■ **Problem**
Starting at the line that contains "genus: Alces" and ending at the line that contains "class: Gastropoda", reproduce those lines of the data, substituting "vernacular name" for every "common name" and leaving everything else unchanged.

■ **Excerpted data**
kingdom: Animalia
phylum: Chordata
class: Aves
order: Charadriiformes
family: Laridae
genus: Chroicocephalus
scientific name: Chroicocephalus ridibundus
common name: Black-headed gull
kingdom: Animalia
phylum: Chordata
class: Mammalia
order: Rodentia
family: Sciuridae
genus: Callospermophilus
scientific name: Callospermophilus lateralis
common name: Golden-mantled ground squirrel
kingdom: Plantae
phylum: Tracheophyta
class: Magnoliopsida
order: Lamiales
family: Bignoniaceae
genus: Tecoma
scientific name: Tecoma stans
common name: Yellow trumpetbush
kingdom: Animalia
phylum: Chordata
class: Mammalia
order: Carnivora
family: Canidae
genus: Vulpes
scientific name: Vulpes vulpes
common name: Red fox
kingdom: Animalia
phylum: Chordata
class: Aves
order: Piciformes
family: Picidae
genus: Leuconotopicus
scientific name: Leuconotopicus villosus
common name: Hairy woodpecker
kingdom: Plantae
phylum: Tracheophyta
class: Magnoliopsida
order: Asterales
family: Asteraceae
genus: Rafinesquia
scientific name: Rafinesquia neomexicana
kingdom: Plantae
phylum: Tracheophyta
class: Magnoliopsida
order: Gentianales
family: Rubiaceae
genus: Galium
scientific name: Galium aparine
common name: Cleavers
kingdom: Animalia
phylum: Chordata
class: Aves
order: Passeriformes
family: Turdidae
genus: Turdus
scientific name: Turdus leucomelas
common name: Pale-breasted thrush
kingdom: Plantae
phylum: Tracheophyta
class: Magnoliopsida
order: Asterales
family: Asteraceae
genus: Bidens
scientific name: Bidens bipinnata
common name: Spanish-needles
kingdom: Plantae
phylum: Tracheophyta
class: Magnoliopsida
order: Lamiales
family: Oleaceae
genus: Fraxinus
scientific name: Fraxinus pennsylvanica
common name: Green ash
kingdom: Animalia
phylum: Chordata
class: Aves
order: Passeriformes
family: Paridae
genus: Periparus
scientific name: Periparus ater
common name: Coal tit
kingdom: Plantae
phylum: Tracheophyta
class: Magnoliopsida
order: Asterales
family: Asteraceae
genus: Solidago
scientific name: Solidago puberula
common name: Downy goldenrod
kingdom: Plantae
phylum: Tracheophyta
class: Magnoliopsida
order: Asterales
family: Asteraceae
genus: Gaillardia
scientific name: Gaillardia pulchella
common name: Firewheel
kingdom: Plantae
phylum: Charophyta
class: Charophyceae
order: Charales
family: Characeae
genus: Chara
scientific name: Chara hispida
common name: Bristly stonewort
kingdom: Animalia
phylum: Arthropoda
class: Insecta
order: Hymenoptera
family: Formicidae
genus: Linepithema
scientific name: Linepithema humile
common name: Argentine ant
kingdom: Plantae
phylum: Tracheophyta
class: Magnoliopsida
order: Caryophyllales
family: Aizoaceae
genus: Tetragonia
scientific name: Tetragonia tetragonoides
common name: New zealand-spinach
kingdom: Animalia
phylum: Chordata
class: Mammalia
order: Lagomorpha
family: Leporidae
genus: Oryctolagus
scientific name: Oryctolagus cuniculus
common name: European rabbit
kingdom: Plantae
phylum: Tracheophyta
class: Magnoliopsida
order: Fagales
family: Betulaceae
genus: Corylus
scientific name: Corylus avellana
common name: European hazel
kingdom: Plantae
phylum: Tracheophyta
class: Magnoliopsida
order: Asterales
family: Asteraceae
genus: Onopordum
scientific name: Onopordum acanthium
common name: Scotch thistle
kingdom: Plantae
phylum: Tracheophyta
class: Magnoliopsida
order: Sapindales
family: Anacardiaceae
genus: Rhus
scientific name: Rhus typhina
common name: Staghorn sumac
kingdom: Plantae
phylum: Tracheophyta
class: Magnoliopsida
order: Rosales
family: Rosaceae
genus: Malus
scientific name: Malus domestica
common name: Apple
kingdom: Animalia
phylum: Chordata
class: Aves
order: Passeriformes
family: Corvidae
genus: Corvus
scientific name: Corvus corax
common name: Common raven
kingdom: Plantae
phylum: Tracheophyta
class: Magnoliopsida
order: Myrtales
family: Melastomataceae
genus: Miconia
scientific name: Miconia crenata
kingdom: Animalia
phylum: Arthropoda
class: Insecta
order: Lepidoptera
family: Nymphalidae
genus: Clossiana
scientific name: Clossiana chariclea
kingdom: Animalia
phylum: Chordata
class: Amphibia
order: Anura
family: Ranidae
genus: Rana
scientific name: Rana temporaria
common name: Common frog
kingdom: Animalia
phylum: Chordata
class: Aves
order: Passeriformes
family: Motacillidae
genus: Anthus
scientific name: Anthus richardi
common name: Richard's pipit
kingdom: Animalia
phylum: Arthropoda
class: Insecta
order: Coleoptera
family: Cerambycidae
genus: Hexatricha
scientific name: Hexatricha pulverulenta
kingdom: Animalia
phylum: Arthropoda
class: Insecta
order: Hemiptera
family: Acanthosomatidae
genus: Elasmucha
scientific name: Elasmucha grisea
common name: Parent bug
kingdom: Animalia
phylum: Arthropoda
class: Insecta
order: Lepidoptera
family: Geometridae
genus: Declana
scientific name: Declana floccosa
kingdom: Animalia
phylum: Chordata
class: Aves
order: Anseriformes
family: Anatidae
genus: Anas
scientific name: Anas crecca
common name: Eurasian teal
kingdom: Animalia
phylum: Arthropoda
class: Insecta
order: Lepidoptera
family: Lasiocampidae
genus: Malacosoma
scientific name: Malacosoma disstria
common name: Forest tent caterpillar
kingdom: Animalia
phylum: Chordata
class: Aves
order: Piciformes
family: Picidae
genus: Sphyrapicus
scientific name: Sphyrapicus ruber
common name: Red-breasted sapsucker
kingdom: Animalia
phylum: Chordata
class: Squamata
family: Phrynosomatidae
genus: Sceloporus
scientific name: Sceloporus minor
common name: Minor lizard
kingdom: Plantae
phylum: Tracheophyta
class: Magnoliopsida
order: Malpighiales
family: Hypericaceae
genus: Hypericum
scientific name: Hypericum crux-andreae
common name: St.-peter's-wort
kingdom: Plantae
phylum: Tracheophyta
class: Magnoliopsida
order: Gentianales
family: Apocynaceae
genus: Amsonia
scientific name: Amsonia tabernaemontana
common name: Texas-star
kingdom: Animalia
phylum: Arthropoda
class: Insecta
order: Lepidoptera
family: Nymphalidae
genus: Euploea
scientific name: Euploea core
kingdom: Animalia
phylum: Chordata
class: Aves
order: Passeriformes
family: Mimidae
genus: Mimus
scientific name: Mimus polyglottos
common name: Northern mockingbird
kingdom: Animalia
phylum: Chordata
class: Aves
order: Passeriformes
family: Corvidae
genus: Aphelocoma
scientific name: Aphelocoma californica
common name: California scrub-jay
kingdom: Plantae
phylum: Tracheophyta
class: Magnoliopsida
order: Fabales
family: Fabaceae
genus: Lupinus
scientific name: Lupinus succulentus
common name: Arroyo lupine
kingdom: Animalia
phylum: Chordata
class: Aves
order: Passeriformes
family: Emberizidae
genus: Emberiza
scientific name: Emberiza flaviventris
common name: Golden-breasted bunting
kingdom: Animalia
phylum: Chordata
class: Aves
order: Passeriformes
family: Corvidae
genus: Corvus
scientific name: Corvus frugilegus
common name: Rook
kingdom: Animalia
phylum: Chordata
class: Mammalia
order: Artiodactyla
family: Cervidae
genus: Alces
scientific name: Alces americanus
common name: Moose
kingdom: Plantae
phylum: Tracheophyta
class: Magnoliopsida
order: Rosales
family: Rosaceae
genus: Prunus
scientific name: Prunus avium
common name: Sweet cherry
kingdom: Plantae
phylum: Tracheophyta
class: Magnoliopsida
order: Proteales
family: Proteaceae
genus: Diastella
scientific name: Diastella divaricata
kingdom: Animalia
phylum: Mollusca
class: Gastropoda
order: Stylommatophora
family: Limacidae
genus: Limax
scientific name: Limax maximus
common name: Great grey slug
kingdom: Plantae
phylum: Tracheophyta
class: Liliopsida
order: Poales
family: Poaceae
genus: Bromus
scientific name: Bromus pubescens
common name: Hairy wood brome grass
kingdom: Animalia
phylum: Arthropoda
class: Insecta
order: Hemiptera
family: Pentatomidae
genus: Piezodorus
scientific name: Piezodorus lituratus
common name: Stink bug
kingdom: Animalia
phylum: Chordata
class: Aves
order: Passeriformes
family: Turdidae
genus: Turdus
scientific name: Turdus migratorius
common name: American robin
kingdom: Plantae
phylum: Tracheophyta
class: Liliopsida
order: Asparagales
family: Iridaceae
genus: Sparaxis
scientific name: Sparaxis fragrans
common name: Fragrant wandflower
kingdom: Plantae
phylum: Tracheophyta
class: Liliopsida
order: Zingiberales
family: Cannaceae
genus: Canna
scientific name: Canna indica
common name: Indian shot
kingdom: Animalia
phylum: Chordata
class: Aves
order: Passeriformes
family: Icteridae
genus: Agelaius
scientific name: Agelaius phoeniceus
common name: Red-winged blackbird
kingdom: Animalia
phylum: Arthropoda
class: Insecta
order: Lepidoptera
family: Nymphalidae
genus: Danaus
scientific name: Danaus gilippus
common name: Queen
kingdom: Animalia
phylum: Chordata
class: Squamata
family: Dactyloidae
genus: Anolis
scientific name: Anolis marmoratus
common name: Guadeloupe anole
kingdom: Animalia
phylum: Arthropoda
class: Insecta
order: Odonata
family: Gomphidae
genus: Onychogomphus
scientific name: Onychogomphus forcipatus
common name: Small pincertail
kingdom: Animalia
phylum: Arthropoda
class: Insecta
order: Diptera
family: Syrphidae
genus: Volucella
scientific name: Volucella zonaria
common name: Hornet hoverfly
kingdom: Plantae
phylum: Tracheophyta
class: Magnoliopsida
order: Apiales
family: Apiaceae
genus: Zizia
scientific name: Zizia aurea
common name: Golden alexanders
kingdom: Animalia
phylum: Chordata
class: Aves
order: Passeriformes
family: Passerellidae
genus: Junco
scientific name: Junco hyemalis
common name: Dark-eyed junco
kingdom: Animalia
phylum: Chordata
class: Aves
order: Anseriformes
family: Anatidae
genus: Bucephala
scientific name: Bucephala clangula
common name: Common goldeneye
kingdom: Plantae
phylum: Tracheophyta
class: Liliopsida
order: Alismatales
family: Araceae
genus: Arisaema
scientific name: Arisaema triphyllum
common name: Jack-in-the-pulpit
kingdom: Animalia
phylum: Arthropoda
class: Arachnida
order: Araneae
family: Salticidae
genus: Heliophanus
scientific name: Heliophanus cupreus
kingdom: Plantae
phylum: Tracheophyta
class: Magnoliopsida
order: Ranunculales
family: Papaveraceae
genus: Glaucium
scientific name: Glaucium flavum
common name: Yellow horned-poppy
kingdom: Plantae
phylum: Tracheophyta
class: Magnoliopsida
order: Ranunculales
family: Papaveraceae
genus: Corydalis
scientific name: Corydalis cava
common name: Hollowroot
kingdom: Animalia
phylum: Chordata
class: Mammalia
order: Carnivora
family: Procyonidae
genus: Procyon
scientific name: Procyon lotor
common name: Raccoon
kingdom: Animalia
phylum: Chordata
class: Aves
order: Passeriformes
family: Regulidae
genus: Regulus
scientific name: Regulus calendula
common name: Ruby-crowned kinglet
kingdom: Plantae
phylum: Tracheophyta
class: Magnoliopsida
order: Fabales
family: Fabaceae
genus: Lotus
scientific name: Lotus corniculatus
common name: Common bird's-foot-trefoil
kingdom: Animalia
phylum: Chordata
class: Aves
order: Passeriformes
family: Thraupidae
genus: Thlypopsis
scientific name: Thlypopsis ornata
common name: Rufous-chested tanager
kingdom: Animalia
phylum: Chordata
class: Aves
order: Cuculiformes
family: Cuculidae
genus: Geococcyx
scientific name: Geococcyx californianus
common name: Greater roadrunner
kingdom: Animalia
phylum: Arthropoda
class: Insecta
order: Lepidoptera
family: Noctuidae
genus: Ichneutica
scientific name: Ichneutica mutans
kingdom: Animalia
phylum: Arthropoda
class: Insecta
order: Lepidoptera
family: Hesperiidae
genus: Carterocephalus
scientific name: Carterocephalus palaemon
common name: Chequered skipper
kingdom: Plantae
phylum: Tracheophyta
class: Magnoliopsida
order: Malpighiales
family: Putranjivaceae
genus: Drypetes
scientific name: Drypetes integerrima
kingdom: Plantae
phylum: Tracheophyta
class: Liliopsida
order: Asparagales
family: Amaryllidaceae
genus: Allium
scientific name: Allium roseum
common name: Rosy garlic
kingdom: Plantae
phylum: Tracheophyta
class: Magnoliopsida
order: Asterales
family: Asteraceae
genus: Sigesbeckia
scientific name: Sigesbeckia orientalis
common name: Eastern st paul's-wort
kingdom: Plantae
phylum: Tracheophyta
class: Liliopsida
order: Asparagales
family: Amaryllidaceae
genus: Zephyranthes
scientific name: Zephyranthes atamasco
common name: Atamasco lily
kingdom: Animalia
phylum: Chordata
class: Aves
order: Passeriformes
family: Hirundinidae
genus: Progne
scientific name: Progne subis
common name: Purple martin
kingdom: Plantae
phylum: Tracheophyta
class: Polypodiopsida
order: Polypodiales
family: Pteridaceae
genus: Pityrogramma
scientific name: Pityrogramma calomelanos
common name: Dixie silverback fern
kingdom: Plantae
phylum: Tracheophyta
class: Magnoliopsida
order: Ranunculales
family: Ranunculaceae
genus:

■ **Finished answer**
genus: Alces
scientific name: Alces americanus
vernacular name: Moose
kingdom: Plantae
phylum: Tracheophyta
class: Magnoliopsida
order: Rosales
family: Rosaceae
genus: Prunus
scientific name: Prunus avium
vernacular name: Sweet cherry
kingdom: Plantae
phylum: Tracheophyta
class: Magnoliopsida
order: Proteales
family: Proteaceae
genus: Diastella
scientific name: Diastella divaricata
kingdom: Animalia
phylum: Mollusca
class: Gastropoda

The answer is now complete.